Stored data entries

------------------------

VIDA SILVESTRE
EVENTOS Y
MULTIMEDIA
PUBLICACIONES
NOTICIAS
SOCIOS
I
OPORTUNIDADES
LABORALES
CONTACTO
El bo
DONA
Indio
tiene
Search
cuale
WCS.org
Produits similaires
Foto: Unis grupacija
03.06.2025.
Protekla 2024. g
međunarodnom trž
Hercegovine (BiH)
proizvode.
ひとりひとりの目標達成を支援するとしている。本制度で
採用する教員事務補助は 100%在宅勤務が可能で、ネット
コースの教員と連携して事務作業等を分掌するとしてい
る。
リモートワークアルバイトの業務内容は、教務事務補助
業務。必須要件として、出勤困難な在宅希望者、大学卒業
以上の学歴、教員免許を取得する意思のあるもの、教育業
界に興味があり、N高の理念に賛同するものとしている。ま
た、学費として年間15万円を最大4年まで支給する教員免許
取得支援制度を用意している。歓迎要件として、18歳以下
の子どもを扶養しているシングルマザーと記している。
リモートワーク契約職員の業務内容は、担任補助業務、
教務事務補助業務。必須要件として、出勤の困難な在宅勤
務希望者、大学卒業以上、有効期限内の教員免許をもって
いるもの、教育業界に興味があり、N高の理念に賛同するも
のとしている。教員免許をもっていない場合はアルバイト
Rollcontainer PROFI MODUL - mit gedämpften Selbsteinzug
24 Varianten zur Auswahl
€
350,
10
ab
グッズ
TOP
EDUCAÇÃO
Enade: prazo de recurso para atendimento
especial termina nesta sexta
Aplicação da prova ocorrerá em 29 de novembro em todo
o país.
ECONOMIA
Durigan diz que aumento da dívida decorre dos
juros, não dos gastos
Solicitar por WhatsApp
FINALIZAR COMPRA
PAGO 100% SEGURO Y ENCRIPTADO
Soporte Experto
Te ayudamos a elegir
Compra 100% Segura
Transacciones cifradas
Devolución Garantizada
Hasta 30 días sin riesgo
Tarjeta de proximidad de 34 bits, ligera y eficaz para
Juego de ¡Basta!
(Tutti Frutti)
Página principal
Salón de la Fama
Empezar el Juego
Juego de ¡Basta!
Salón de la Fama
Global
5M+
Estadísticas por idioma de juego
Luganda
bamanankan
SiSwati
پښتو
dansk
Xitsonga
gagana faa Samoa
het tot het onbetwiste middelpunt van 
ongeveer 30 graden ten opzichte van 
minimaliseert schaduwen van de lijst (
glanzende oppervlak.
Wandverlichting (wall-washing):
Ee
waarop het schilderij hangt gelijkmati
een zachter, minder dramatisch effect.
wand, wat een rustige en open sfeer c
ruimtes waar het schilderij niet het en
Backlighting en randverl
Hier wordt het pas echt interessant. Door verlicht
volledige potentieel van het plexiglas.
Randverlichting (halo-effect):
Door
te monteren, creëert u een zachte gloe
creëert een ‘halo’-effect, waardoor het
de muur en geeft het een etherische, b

------------------------

__TASK ITEM__.
Wherever the word "para" appears in the entries above, copy that whole line.

__WORKED SOLUTION__.
Enade: prazo de recurso para atendimento
Tarjeta de proximidad de 34 bits, ligera y eficaz para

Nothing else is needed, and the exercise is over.